M-A.LF : Il y a plusieurs parties dans une prothèse. Une partie haute qu’on appelle l’emboîture. C’est une coque en carbone moulée sur notre moignon (ce qu’il reste d’un membre que l’on a amputé, NDLR) grâce à un système d’attache qui est un manchon, une grosse chaussette, en silicone. Par un système de dépression d’air, elle tient toute seule comme une ventouse. En dessous, la lame est fixée par des vis sur l’emboîture. Elle fonctionne avec un système de ressort. En courant, on écrase la lame ce qui la déforme. Elle emmagasine de l’énergie et la restitue une fois qu’on relâche l’appui, le tout permet une propulsion vers l’avant.
WZ : Cette propulsion vous avantage-t-elle ?
M-A.LF : On a une sensation d’accélération mais malheureusement on ne peut pas l’utiliser car on est obligé de respecter les capacités de notre jambe valide.
WZ : Comment choisissez-vous vos prothèses ?
M-A.LF : Mon choix est limité par mon corps. On n’est pas dans du super héros mais simplement dans la limite de ce que fournit notre corps, je choisis donc la lame en fonction de ce que je suis. La plus performante sur le papier ne sera pas forcément la prothèse la plus efficace sur nous quand elle sera mise en action.
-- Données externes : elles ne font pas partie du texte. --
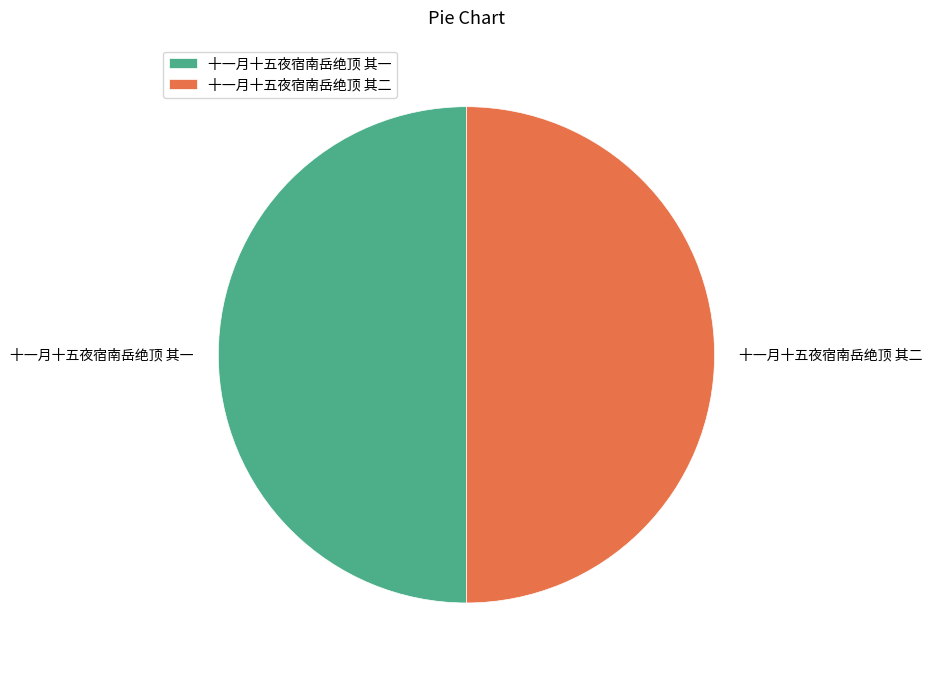

What is the ratio of the value at 十一月十五夜宿南岳绝顶 其二 to the value at 十一月十五夜宿南岳绝顶 其一?

1.0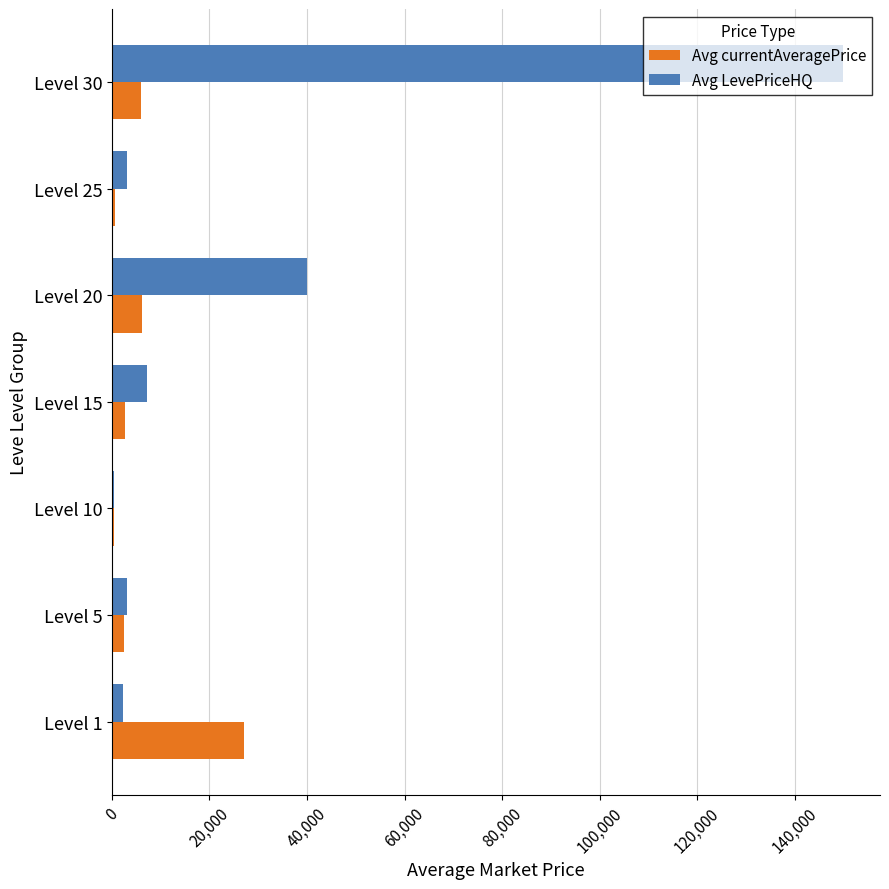

What is the difference between the maximum and minimum values in the Avg LevePriceHQ series?

149500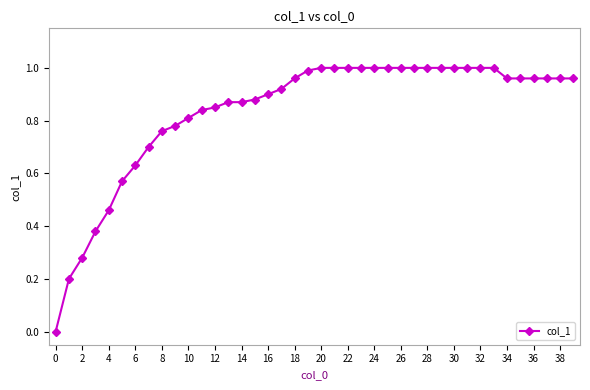

What is the sum of all values?

33.4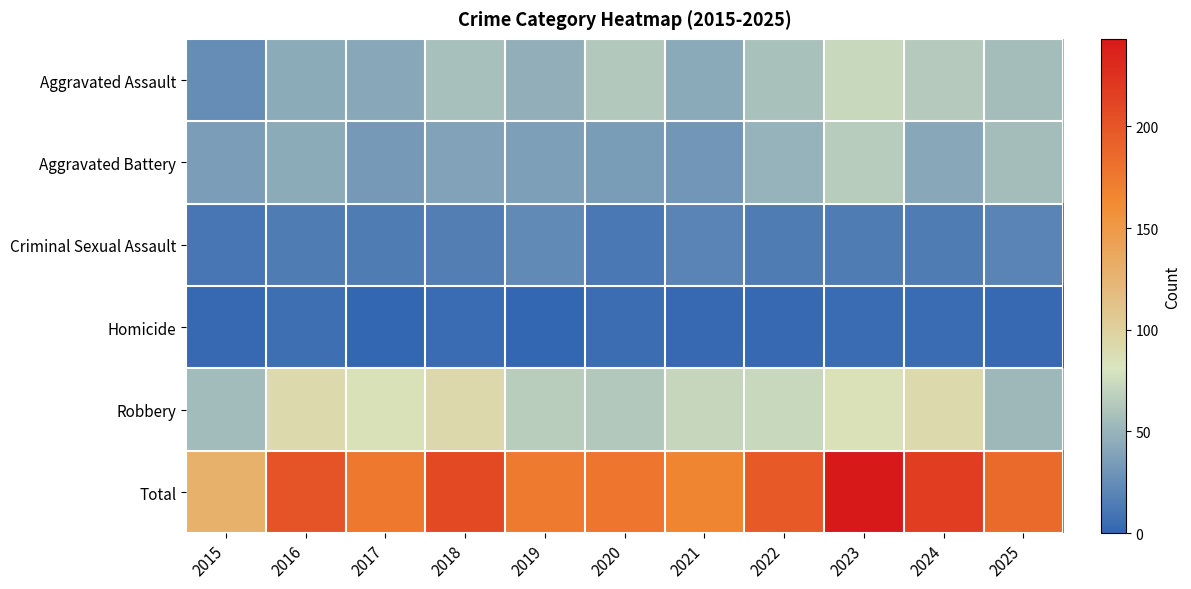

Which series has the largest total across all categories?

Total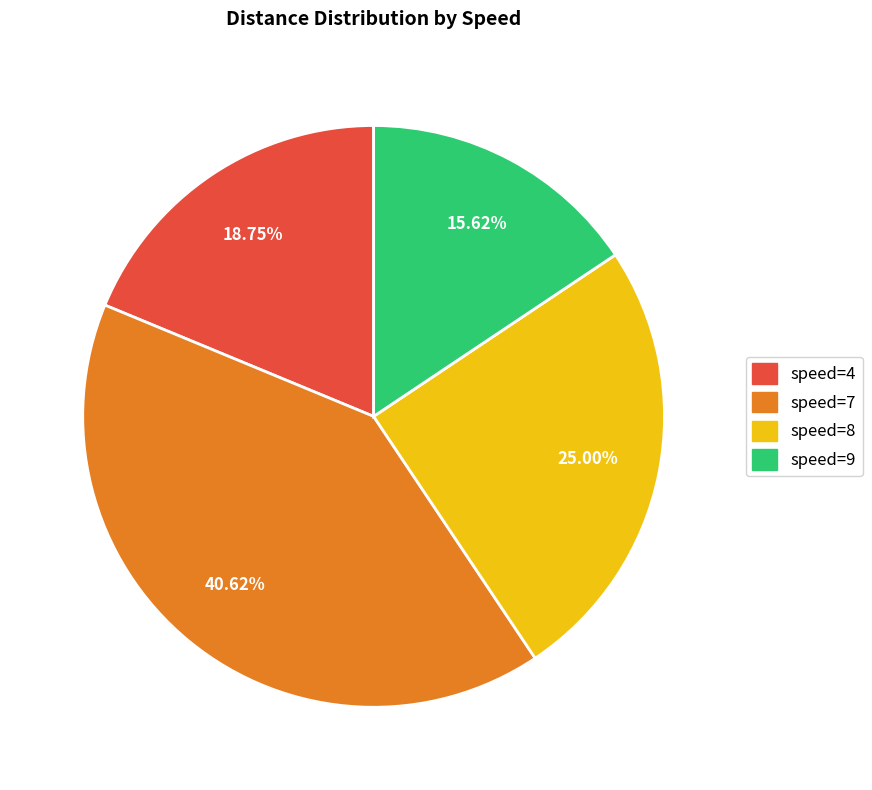

Does speed=7 account for over 50% of the chart?

No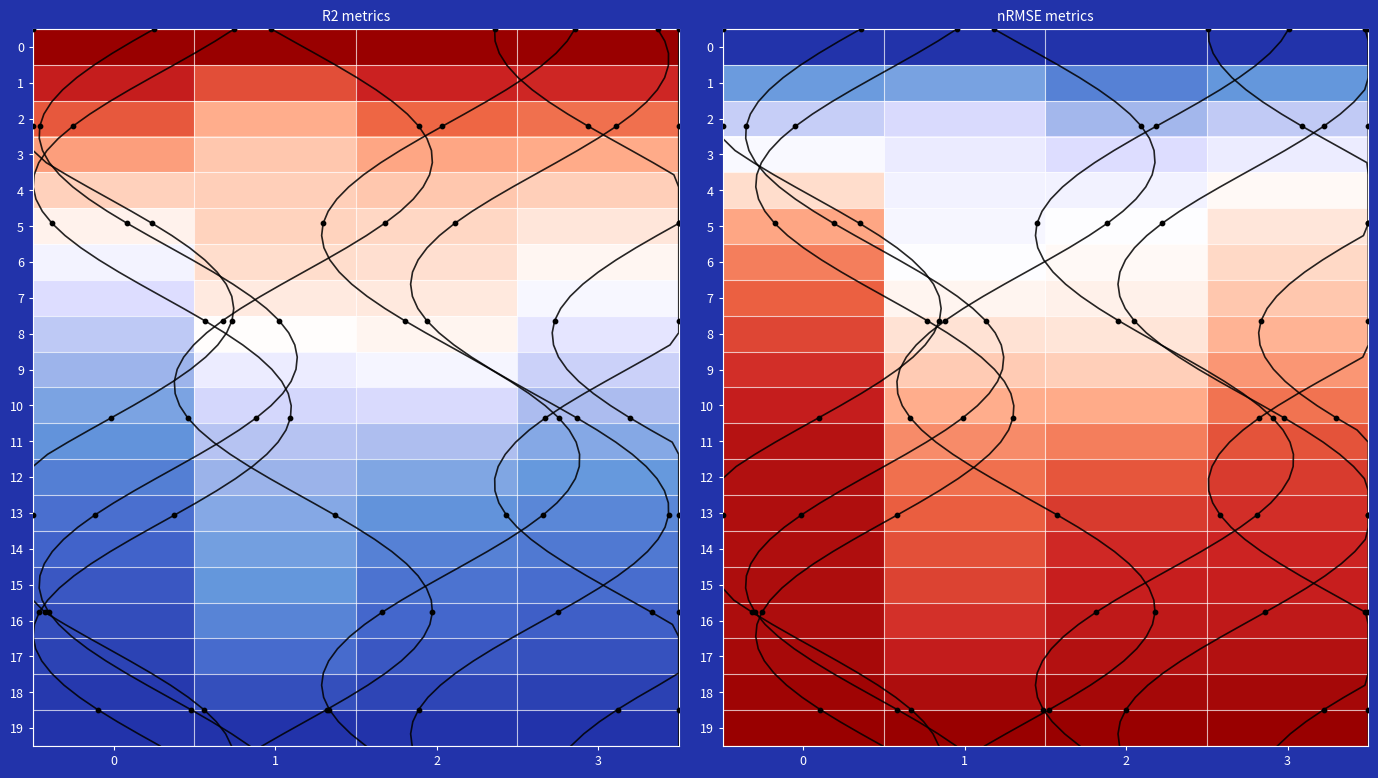

What is the total value across all series at 3?

13.7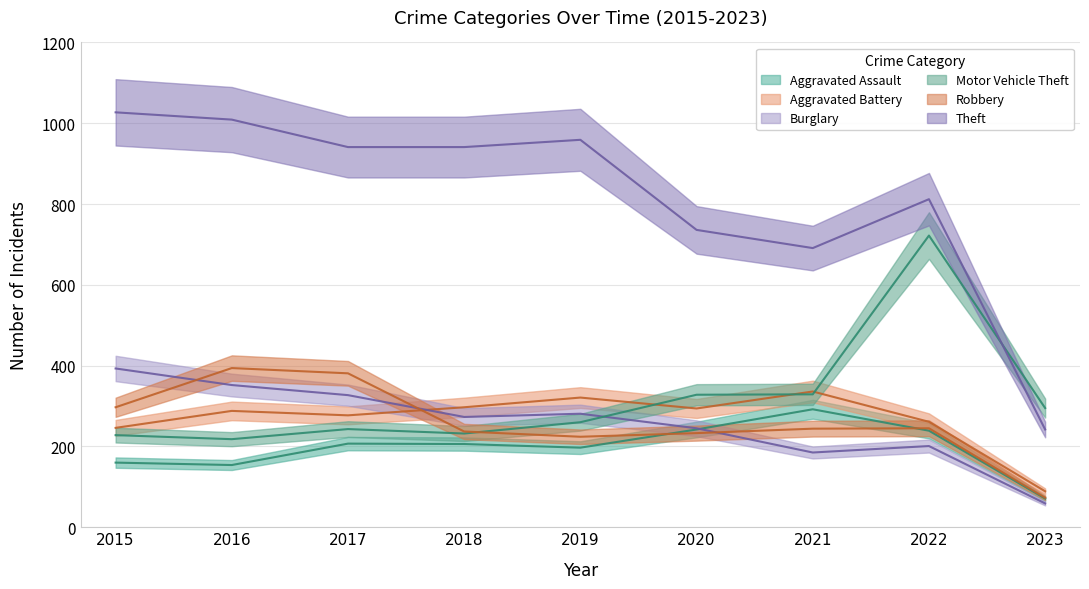

True or false: Robbery has a value of 233 at 2020.

True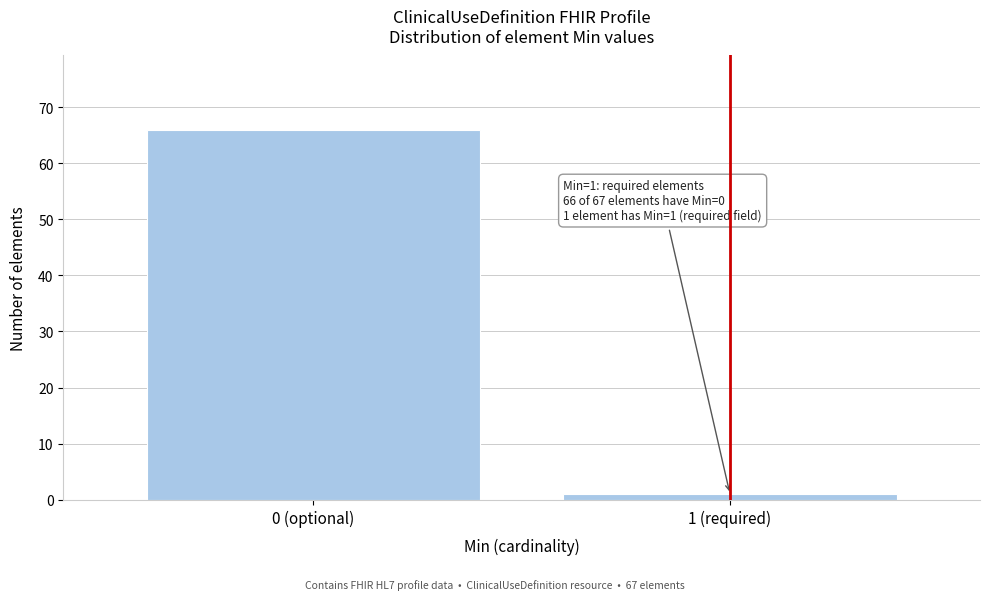

Reading left to right, list all the values displayed in this chart.

66	1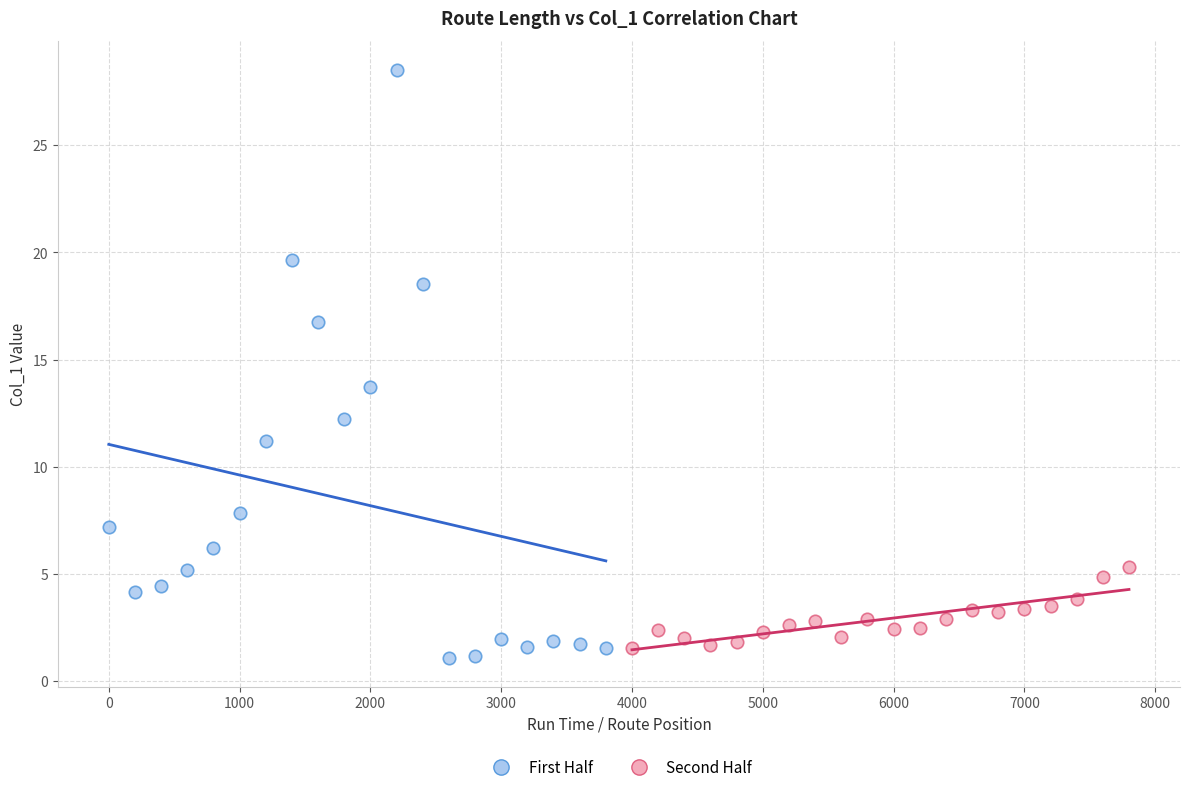

Which series has the widest spread of Y values?

First Half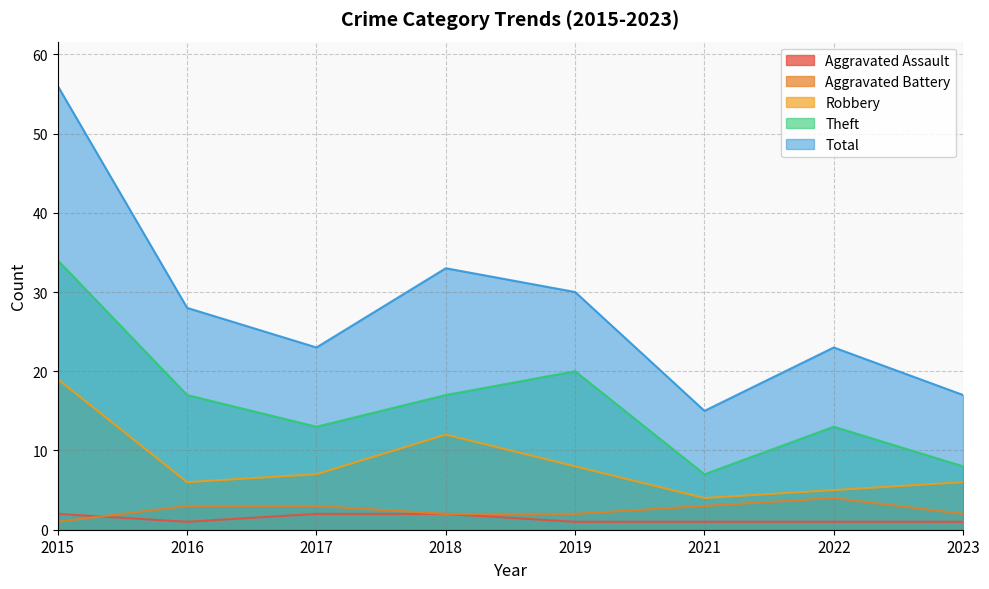

Which series has the largest range (max minus min)?

Total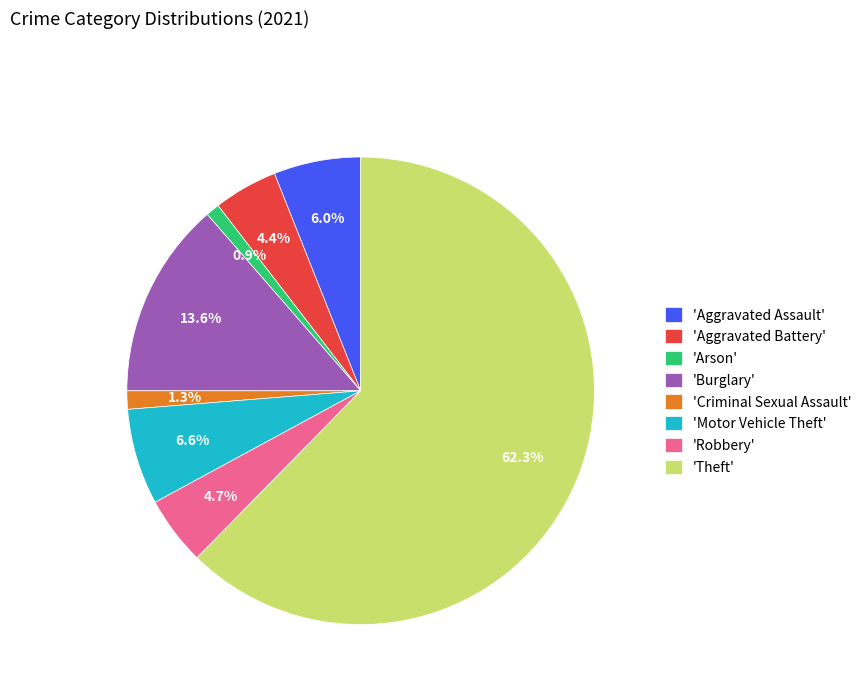

What percentage do 'Robbery' and 'Criminal Sexual Assault' together represent?

6.0%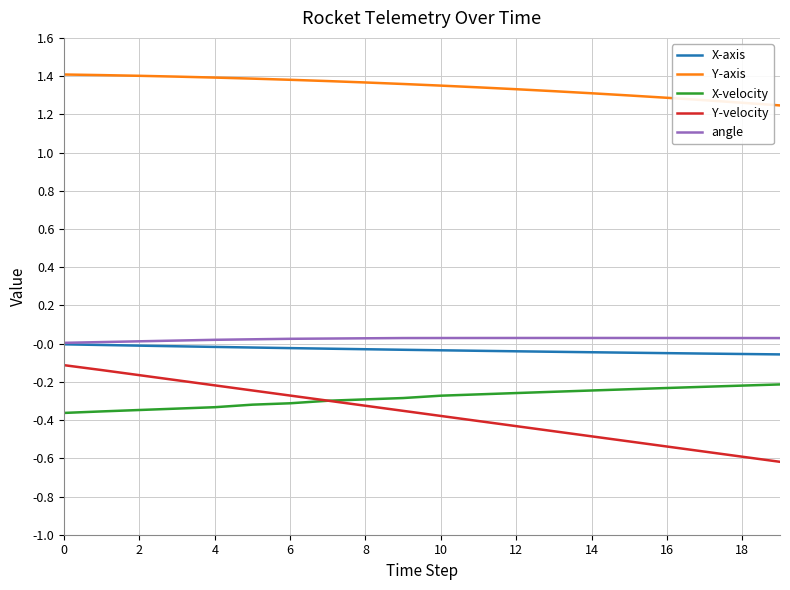

True or false: X-axis and X-velocity cross at least once.

False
À partir du moment où on est amputé unilatéral on ne peut pas utiliser toutes les propriétés de la lame, aussi performante soit-elle.
WZ : Privilégiez-vous la performance au confort ?
M-A.LF : Les prothèses ont atteint ce que j’attendais en terme sportif. C’est-à-dire qu’elles nous permettent de pratiquer sans douleur et avec plaisir. Pour ce qui est de la performance, pourquoi est-ce que l’on aurait besoin de plus ? Cette dernière passe davantage par l’athlète que par la donnée de la prothèse.
WZ : Est-ce que vous comptez changer de lame pour Rio ?
M-A.LF : Non car cela implique un temps d’adaptation relativement long. Mes lames pour la course et le saut sont prêtes. Chaque lame réagit différemment au sol. On doit donc apprendre à la dompter pour s’en servir. J’ai changé de lame début 2014, je me la suis appropriée.
WZ : Comment apprivoisez-vous votre prothèse ?
M-A.LF : Quand on court, il y a un mécanisme qui se joue au niveau du cerveau. On doit contrôler la force que l’on va mettre sur chaque jambe pour avoir une réponse identique et des foulées qui soient identiques de chaque côté. C’est tout un mécanisme de compensation qu’il faut réussir à gérer, et c’est ce que l’on travaille à l’entraînement. On doit essayer d’avoir la course la plus fluide possible et éviter les saccades quand on passe du pied gauche au droit.
WZ : Les amputés bilatéraux sont-ils favorisés par rapport aux amputés unilatéraux ?
M-A.LF : Je dirais que les amputés bilatéraux ont plus de chances de créer de la performance car leur course n’est pas déséquilibrée. Ils ont deux jambes identiques avec la même réaction au sol. Ils peuvent utiliser leur prothèse à 150 %. S’ils sont bien équilibrés musculairement, leurs prothèses réagiront de la même façon. Leur course est plus fluide, ce qui n’est pas notre cas. À très haut niveau, notre jambe valide est le facteur limitant. On ne peut pas utiliser à 100 % notre prothèse, on est obligé de choisir une dureté de prothèse en accord avec ce que la jambe valide est capable de produire en matière de puissance.
WZ : Vos prothèses encouragent-elles votre course à la performance ?
M-A.LF : On ne sait pas si c’est le changement de ma prothèse ou mes nouvelles mesures d’entraînement avec préparation mentale et musculation qui apportent une amélioration. Je pense que c’est la combinaison des deux. Un athlète qui ne s’entraîne pas et qui porte des prothèses n’aura pas de niveau. La prothèse ne fait pas tout, sinon on aurait toutes le même niveau lors des compétitions internationales et on serait toutes devant les valides. On pourrait mettre n’importe qui sur le vélo de Christopher Froome, les performances ne suivraient pas. Derrière il y a de l’entraînement.